Die Schärfe ist in der Bildmitte bei sämtlichen Blenden und Brennweiten ausgezeichnet und hat alles, was ich mir von dem Objektiv erwartet hatte, übertroffen. Am Rand ist Abblenden angesagt, aber ab Blende 5.6 ist auch hier alles knackscharf.
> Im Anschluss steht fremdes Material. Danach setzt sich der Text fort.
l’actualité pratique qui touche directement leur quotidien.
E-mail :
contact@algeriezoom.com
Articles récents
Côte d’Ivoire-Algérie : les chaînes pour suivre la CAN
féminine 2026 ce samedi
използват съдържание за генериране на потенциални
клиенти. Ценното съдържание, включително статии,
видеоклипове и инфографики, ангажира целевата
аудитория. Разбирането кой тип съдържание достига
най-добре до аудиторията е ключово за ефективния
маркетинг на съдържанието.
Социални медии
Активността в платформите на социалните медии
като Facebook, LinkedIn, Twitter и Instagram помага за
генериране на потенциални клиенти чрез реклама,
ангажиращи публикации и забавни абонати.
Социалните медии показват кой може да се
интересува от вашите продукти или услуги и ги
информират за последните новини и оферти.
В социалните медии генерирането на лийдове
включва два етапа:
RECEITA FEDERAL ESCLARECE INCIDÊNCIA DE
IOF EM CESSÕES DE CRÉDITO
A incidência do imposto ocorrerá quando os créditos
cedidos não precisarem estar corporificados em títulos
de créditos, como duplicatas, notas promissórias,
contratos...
Nun aber zum eigentlichen Alleinstellungsmerkmal des Objektivs: Der Bildstabilisator (VC). Tamron gibt an, dass der Fotograf mit dem VC vier Blendenstufen bei der Belichtung gewinnt. Und in diesem Fall ist das kein Marketinggeschwätz, das haut hin. Ob es in der Praxis nun drei oder vier Blendenstufen sind, ist von Fotograf zu Fotograf unterschiedlich. Auf den ersten Eindruck nagelt der VC das Bild regelrecht im Sucher fest. Ich habe mal meine Freihand-Ausbeute des letzten Jahres gecheckt – bei 1/30 Sek. kaum verwackelte Bilder, bei 1/8 Sek. nur ca. die Hälfte der Bilder verwackelt, bei 0,4 Sek. noch ca. 20 % ordentlich brauchbare Bilder (nicht gleichzusetzen mit knackscharf) – das ist fast eine halbe Sekunde, liebe Leute! Auf dem Stativ sollte man ihn deaktivieren, der Schuss wird sonst nach hinten losgehen.
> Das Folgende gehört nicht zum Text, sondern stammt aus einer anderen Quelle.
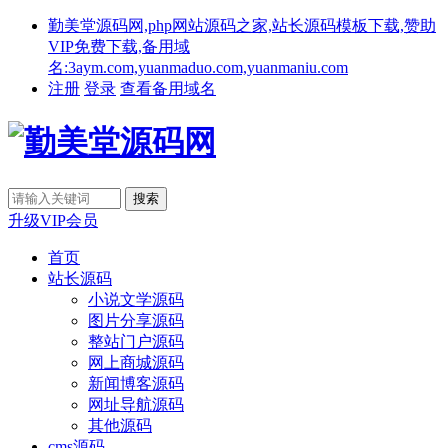
勤美堂源码网,php网站源码之家,站长源码模板下载,赞助
VIP免费下载,备用域
名:3aym.com,yuanmaduo.com,yuanmaniu.com
注册
登录
查看备用域名
升级VIP会员
首页
站长源码
小说文学源码
图片分享源码
整站门户源码
网上商城源码
新闻博客源码
网址导航源码
其他源码
cms源码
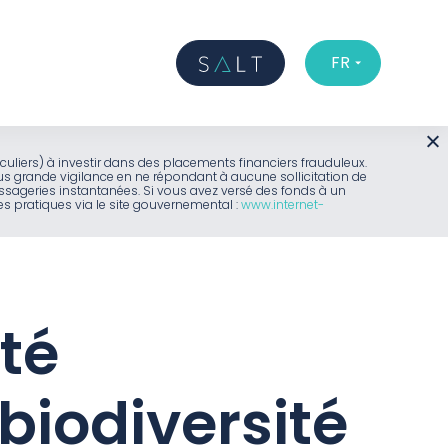
FR
iculiers) à investir dans des placements financiers frauduleux.
us grande vigilance en ne répondant à aucune sollicitation de
sageries instantanées. Si vous avez versé des fonds à un
 pratiques via le site gouvernemental :
www.internet-
té
 biodiversité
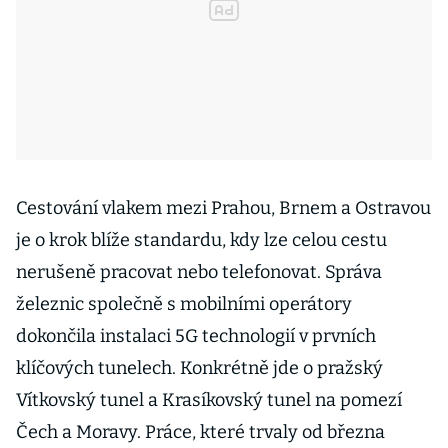
Cestování vlakem mezi Prahou, Brnem a Ostravou
je o krok blíže standardu, kdy lze celou cestu
nerušeně pracovat nebo telefonovat. Správa
železnic společně s mobilními operátory
dokončila instalaci 5G technologií v prvních
klíčových tunelech. Konkrétně jde o pražský
Vítkovský tunel a Krasíkovský tunel na pomezí
Čech a Moravy. Práce, které trvaly od března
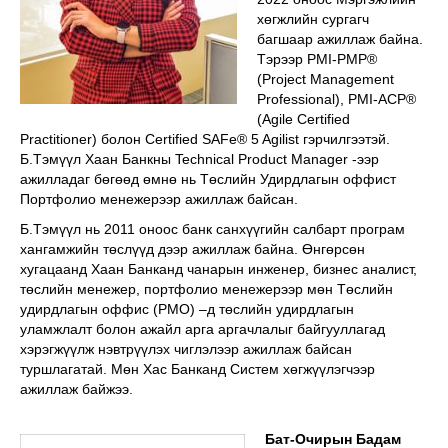
хөгжлийн сургагч
багшаар ажиллаж байна.
Тэрээр PMI-PMP®
(Project Management
Professional), PMI-ACP®
(Agile Certified
Practitioner) болон Certified SAFe® 5 Agilist гэрчилгээтэй.
Б.Тэмүүл Хаан Банкны Technical Product Manager -ээр
ажилладаг бөгөөд өмнө нь Төслийн Удирдлагын оффист
Портфолио менежерээр ажиллаж байсан.
Б.Тэмүүл нь 2011 оноос банк санхүүгийн салбарт програм
хангамжийн төслүүд дээр ажиллаж байна. Өнгөрсөн
хугацаанд Хаан Банканд чанарын инженер, бизнес аналист,
төслийн менежер, портфолио менежерээр мөн Төслийн
удирдлагын оффис (PMO) –д төслийн удирдлагын
уламжлалт болон ажайл арга аргачлалыг байгууллагад
хэрэгжүүлж нэвтрүүлэх чиглэлээр ажиллаж байсан
туршлагатай. Мөн Хас Банканд Систем хөгжүүлэгчээр
ажиллаж байжээ.
Бат-Очирын Бадам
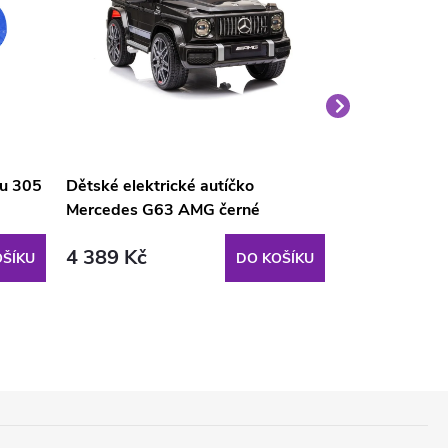
nu 305
Dětské elektrické autíčko
Velký medvěd
Mercedes G63 AMG černé
světle hnědý
4 389 Kč
1 690 Kč
ŠÍKU
DO KOŠÍKU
Fazit: Das Tamron SP 24-70 mm f2.8 Di VC USD ist eine Optik ohne echte Konkurrenz – Blende 2.8 UND Bildstabilisator sind in diesem Bereich ein Alleinstellungsmerkmal, weshalb ich ohne vorliegende Tests direkt zum Erscheinungstermin zugeschlagen hatte. Ein Kauf, den ich zu keinem Zeitpunkt bereut habe! Sicherlich schlägt es ein ordentliches Loch in den Geldbeutel, aber da es für viele Fotografen praktisch der Kameradeckel wäre, geht das in Ordnung.